Serverless Data Analysis allows organizations to carry out no-ops data warehousing using BigQuery, and pipeline processing using Cloud Dataflow.
Google BigQuery is a petabyte scale data warehouse on Google Cloud that you interact primarily through SQL, and Cloud Dataflow is a data processing pipeline system that you can program against in either Python or Java.
Serverless Data Analysis is meant for people who build data pipelines and data analytics. It is imperative that an individual working with these tools have a solid understanding of SQL, because of interactions with BigQuery, and know either Python or Java, to work with Dataflow.
BigQuery is Google’s no-ops solution to data warehousing and analytics systems, and by no-ops in this context essentially means that there is no infrastructure for you to manage, so no operations.

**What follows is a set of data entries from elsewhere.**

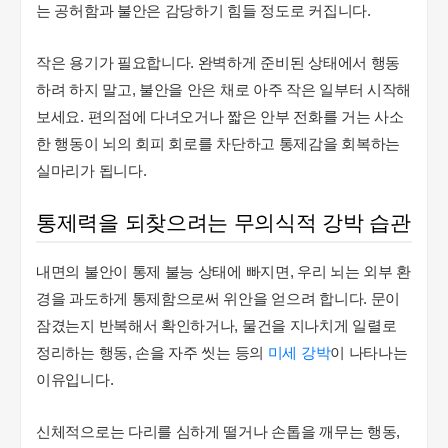
는 공허함과 불안은 감당하기 힘들 정도로 커집니다.
작은 용기가 필요합니다. 완벽하게 준비된 상태에서 행동
하려 하지 말고, 불안을 안은 채로 아주 작은 일부터 시작해
보세요. 편의점에 다녀오거나 짧은 안부 전화를 거는 사소
한 행동이 뇌의 회피 회로를 차단하고 통제감을 회복하는
실마리가 됩니다.
통제력을 되찾으려는 무의식적 강박 습관
내면의 불안이 통제 불능 상태에 빠지면, 우리 뇌는 외부 환
경을 과도하게 통제함으로써 위안을 얻으려 합니다. 문이
잠겼는지 반복해서 확인하거나, 물건을 지나치게 일렬로
정리하는 행동, 손을 자주 씻는 등의
미세 강박
이 나타나는
이유입니다.
신체적으로는 다리를 심하게 떨거나 손톱을 깨무는 행동,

It allows an individual to store data, analyze the data and export the data from a centralized location.
Dataflow is a way by which you can execute Apache Beam data processing pipelines on the cloud. It does so in a series of steps, and the key thing about Dataflow is that these steps called transforms can be elastically scaled. The code that is written is in an open source API called Apache Beam, and Dataflow is not the only place that you can execute Apache Beam pipelines, you can execute them on Flink or Spark etc, but Cloud Dataflow is usually used as the execution service for when we have a data pipeline that we would like to execute on the cloud.
Apache Beam is an open source, unified model for defining both batch and streaming data-parallel processing pipelines. Using one of the open source Beam SDKs, you build a program that defines the pipeline. The pipeline is then executed by one of Beam’s supported distributed processing back-ends, which include Apache Apex, Apache Flink, Apache Spark, and Google Cloud Dataflow.